-51- やり過ぎ
何ごとも、やり過ぎはよくない。うっかりやり過ぎて、元も子もダメにしてしまう場合が多々ある。
超有名画家のリック大獅子は今日もコテコテと訳の分からない抽象画を紙に塗りたくっていた。ただ、ピカソ的で好評だったとだけは言っておきたい。^^
「先生! そろそろ画商が買い取りに来られますが…」
マネジャー兼妻が、馴れない敬語でリック大迫に語りかけた。いつもの物言いでは来宅する画商に軽く見られる…と踏んでのリハーサルだった。
「ああ、そうかい?」
リック大獅子もそれが分かっているから妻のリハーサルに応じ、偉ぶって返す。画商に渡す絵は、ほぼ完成に近づいていたが、リック大獅子にすれば、どうも今一、納得が出来ない完成度だった。リック大獅子は、さて、何が足りないのかね? と偉ぶって考えた。偉ぶって考えれば考えるほど、どうしたものか腹が空いてきた。

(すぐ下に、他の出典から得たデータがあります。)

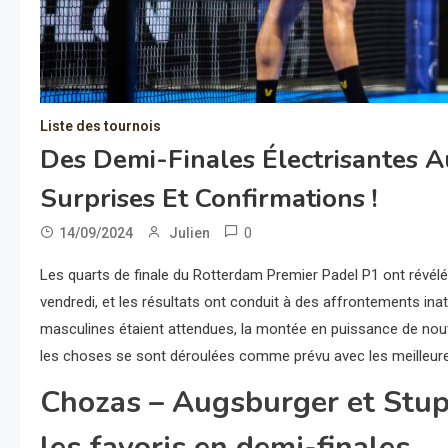
Liste des tournois
Des Demi-Finales Électrisantes A
Surprises Et Confirmations !
0
14/09/2024
Julien
Les quarts de finale du Rotterdam Premier Padel P1 ont révél
vendredi, et les résultats ont conduit à des affrontements ina
masculines étaient attendues, la montée en puissance de nouv
les choses se sont déroulées comme prévu avec les meilleures
Chozas – Augsburger et Stu
les favoris en demi-finales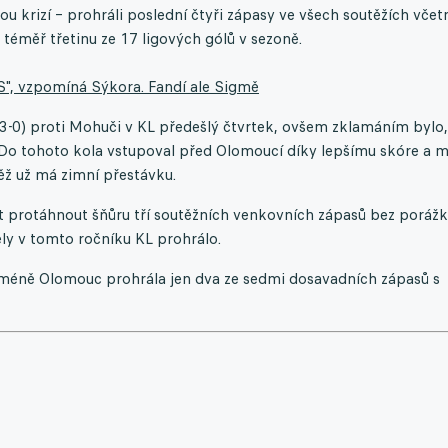
 krizí – prohráli poslední čtyři zápasy ve všech soutěžích včet
téměř třetinu ze 17 ligových gólů v sezoně.
S", vzpomíná Sýkora. Fandí ale Sigmě
3-3-0) proti Mohuči v KL předešlý čtvrtek, ovšem zklamáním bylo,
 Do tohoto kola vstupoval před Olomoucí díky lepšímu skóre a m
ěž už má zimní přestávku.
ít protáhnout šňůru tří soutěžních venkovních zápasů bez poráž
uely v tomto ročníku KL prohrálo.
icméně Olomouc prohrála jen dva ze sedmi dosavadních zápasů s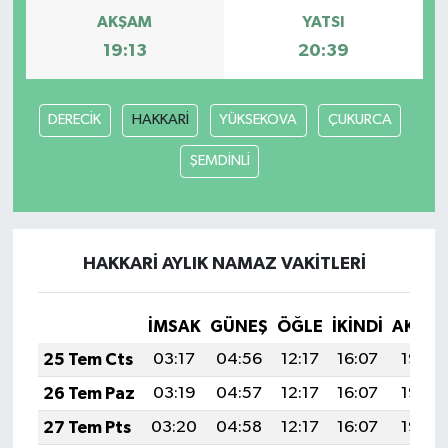
AKŞAM
YATSI
19:13
20:39
DERECİK
HAKKARİ
YÜKSEKOVA
ÇUKURCA
ŞEMDİNLİ
HAKKARİ AYLIK NAMAZ VAKITLERI
İMSAK
GÜNEŞ
ÖĞLE
İKINDI
AKŞA
25 Tem Cts
03:17
04:56
12:17
16:07
19:27
26 Tem Paz
03:19
04:57
12:17
16:07
19:26
27 Tem Pts
03:20
04:58
12:17
16:07
19:26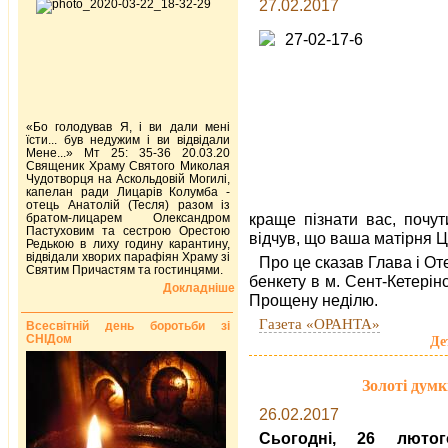
27.02.2017
«Бо голодував Я, і ви дали мені
їсти... був недужим і ви відвідали
Мене...» Мт 25: 35-36 20.03.20
Священик Храму Святого Миколая
Чудотворця на Аскольдовій Могилі,
капелан ради Лицарів Колумба -
отець Анатолій (Тесля) разом із
краще пізнати вас, почут
братом-лицарем Олександром
Пастуховим та сестрою Орестою
відчув, що ваша матірня Це
Редькою в лиху годину карантину,
відвідали хворих парафіян Храму зі
Про це сказав Глава і О
Святим Причастям та гостинцями.
бенкету в м. Сент-Кетерінс
Докладніше
Прощену неділю.
Газета «ОРАНТА»
Всесвітній день боротьби зі
СНІДом
Де
Золоті дум
26.02.2017
Сьогодні, 26 лютог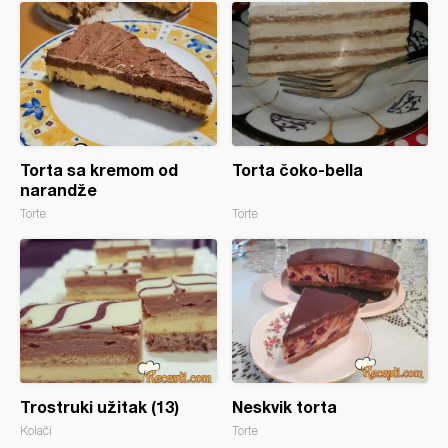
Torta sa kremom od
Torta čoko-bella
narandže
Torte
Torte
Trostruki užitak (13)
Neskvik torta
Kolači
Torte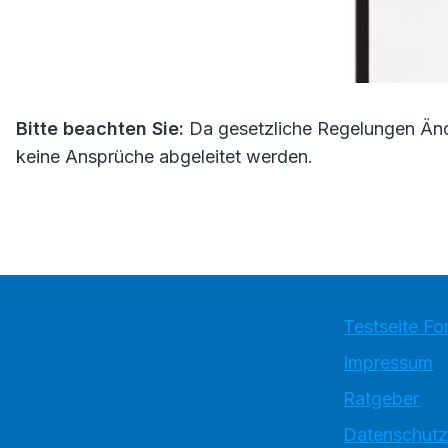
Bitte beachten Sie:
Da gesetzliche Regelungen Änd
keine Ansprüche abgeleitet werden.
Testseite Fo
Impressum
Ratgeber
Datenschutz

「君ね、冷蔵庫に入れておいた昨日買った菓子パンを出してくれんかっ!」
絵は、やり過ぎるほど紙の上に塗りたくられた。だが、思うように完成しない。リック大獅子は何か食べれば、何が足りないか? が浮かぶだろう…と、お馬鹿にも考えた。^^
「はい、先生っ!」
妻も絵が売れないと、ミンクのコートの支払いが出来ないという別の理由もあり、リック大獅子を崇め奉るように言った。
妻が手渡した菓子パンを食べ、リック大獅子は人心地つくかと思われた。しかし、急いで食べたものだから喉に詰め込み過ぎて咳き込み、筆が不用意に動いてしまった。
「こ、これだっ!」
その絵を見て、リック大獅子は思わず叫んだ。理想の絵が完成した瞬間だった。